> **Source material**
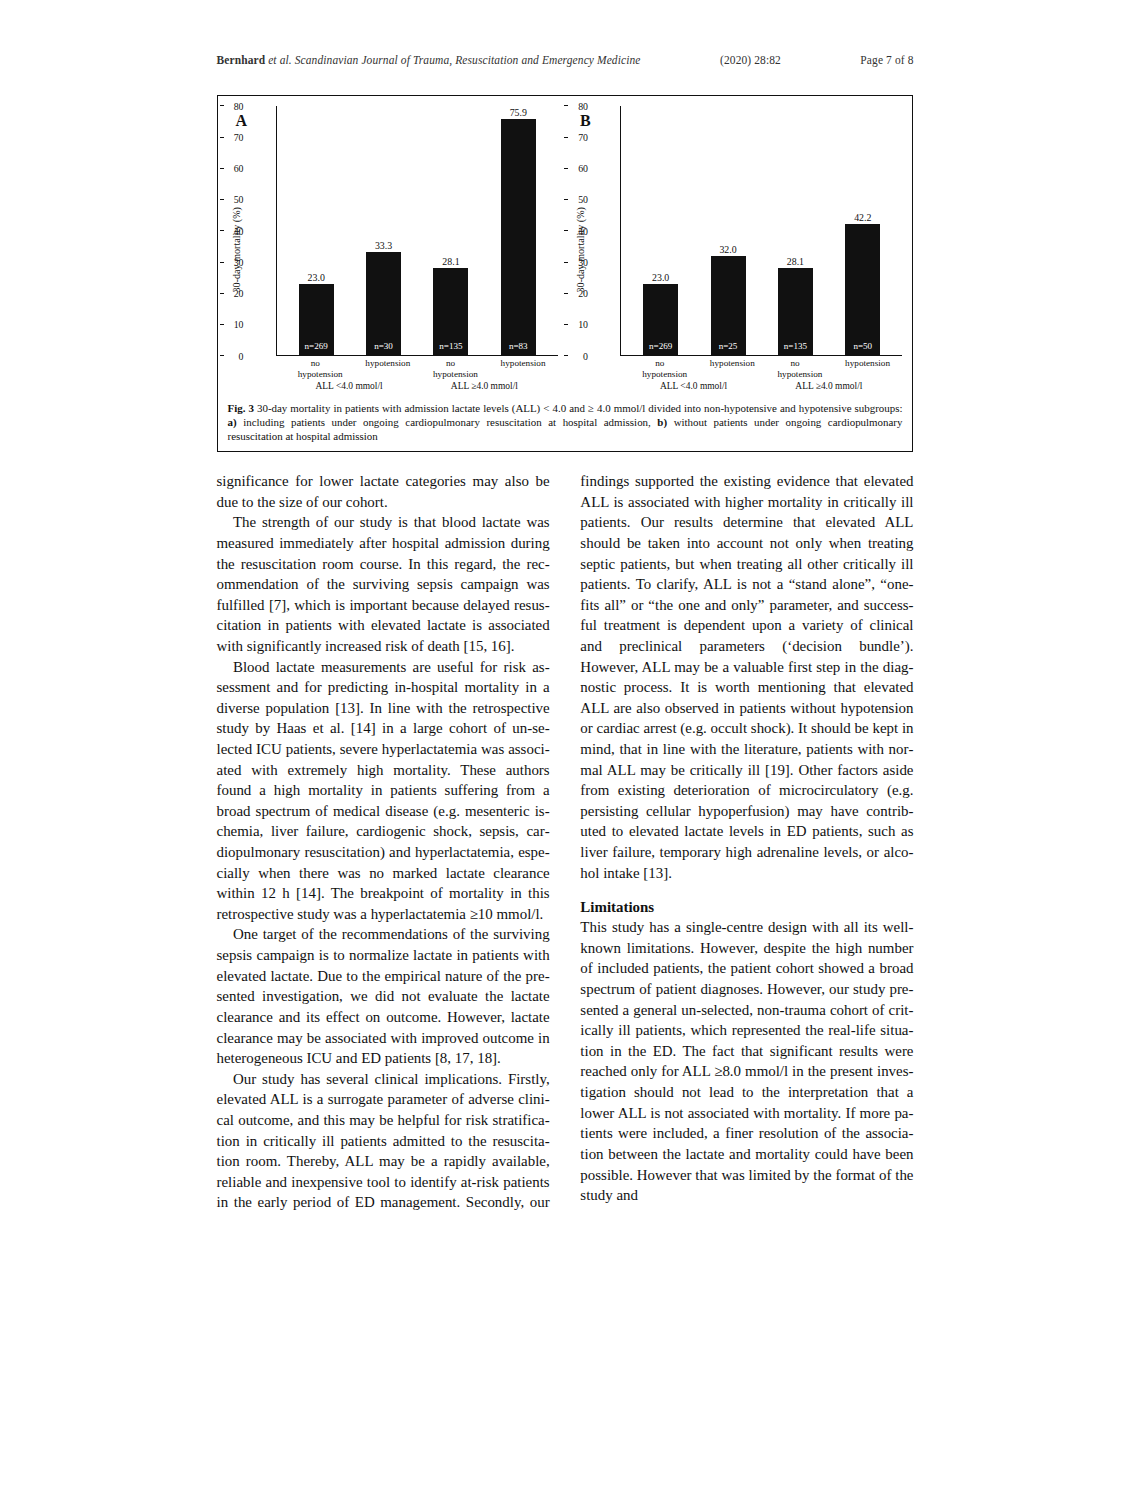Bernhard et al. Scandinavian Journal of Trauma, Resuscitation and Emergency Medicine
(2020) 28:82
Page 7 of 8
A
30-day mortality (%)
80 70 60 50 40 30 20 10 0
23.0 n=269
33.3 n=30
28.1 n=135
75.9 n=83
no hypotension hypotension no hypotension hypotension
ALL <4.0 mmol/l ALL ≥4.0 mmol/l
B
30-day mortality (%)
80 70 60 50 40 30 20 10 0
23.0 n=269
32.0 n=25
28.1 n=135
42.2 n=50
no hypotension hypotension no hypotension hypotension
ALL <4.0 mmol/l ALL ≥4.0 mmol/l
Fig. 3 30-day mortality in patients with admission lactate levels (ALL) < 4.0 and ≥ 4.0 mmol/l divided into non-hypotensive and hypotensive subgroups: a) including patients under ongoing cardiopulmonary resuscitation at hospital admission, b) without patients under ongoing cardiopulmonary resuscitation at hospital admission
significance for lower lactate categories may also be due to the size of our cohort.
The strength of our study is that blood lactate was measured immediately after hospital admission during the resuscitation room course. In this regard, the recommendation of the surviving sepsis campaign was fulfilled [7], which is important because delayed resuscitation in patients with elevated lactate is associated with significantly increased risk of death [15, 16].
Blood lactate measurements are useful for risk assessment and for predicting in-hospital mortality in a diverse population [13]. In line with the retrospective study by Haas et al. [14] in a large cohort of un-selected ICU patients, severe hyperlactatemia was associated with extremely high mortality. These authors found a high mortality in patients suffering from a broad spectrum of medical disease (e.g. mesenteric ischemia, liver failure, cardiogenic shock, sepsis, cardiopulmonary resuscitation) and hyperlactatemia, especially when there was no marked lactate clearance within 12 h [14]. The breakpoint of mortality in this retrospective study was a hyperlactatemia ≥10 mmol/l.
One target of the recommendations of the surviving sepsis campaign is to normalize lactate in patients with elevated lactate. Due to the empirical nature of the presented investigation, we did not evaluate the lactate clearance and its effect on outcome. However, lactate clearance may be associated with improved outcome in heterogeneous ICU and ED patients [8, 17, 18].
Our study has several clinical implications. Firstly, elevated ALL is a surrogate parameter of adverse clinical outcome, and this may be helpful for risk stratification in critically ill patients admitted to the resuscitation room. Thereby, ALL may be a rapidly available, reliable and inexpensive tool to identify at-risk patients in the early period of ED management. Secondly, our findings supported the existing evidence that elevated ALL is associated with higher mortality in critically ill patients. Our results determine that elevated ALL should be taken into account not only when treating septic patients, but when treating all other critically ill patients. To clarify, ALL is not a “stand alone”, “one-fits all” or “the one and only” parameter, and successful treatment is dependent upon a variety of clinical and preclinical parameters (‘decision bundle’). However, ALL may be a valuable first step in the diagnostic process. It is worth mentioning that elevated ALL are also observed in patients without hypotension or cardiac arrest (e.g. occult shock). It should be kept in mind, that in line with the literature, patients with normal ALL may be critically ill [19]. Other factors aside from existing deterioration of microcirculatory (e.g. persisting cellular hypoperfusion) may have contributed to elevated lactate levels in ED patients, such as liver failure, temporary high adrenaline levels, or alcohol intake [13].
Limitations
This study has a single-centre design with all its well-known limitations. However, despite the high number of included patients, the patient cohort showed a broad spectrum of patient diagnoses. However, our study presented a general un-selected, non-trauma cohort of critically ill patients, which represented the real-life situation in the ED. The fact that significant results were reached only for ALL ≥8.0 mmol/l in the present investigation should not lead to the interpretation that a lower ALL is not associated with mortality. If more patients were included, a finer resolution of the association between the lactate and mortality could have been possible. However that was limited by the format of the study and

> **Your assignment**
Find the word "clearance" in the entries. Copy each line that holds it.

> **Answer to the exercise**
Blood lactate measurements are useful for risk assessment and for predicting in-hospital mortality in a diverse population [13]. In line with the retrospective study by Haas et al. [14] in a large cohort of un-selected ICU patients, severe hyperlactatemia was associated with extremely high mortality. These authors found a high mortality in patients suffering from a broad spectrum of medical disease (e.g. mesenteric ischemia, liver failure, cardiogenic shock, sepsis, cardiopulmonary resuscitation) and hyperlactatemia, especially when there was no marked lactate clearance within 12 h [14]. The breakpoint of mortality in this retrospective study was a hyperlactatemia ≥10 mmol/l.
One target of the recommendations of the surviving sepsis campaign is to normalize lactate in patients with elevated lactate. Due to the empirical nature of the presented investigation, we did not evaluate the lactate clearance and its effect on outcome. However, lactate clearance may be associated with improved outcome in heterogeneous ICU and ED patients [8, 17, 18].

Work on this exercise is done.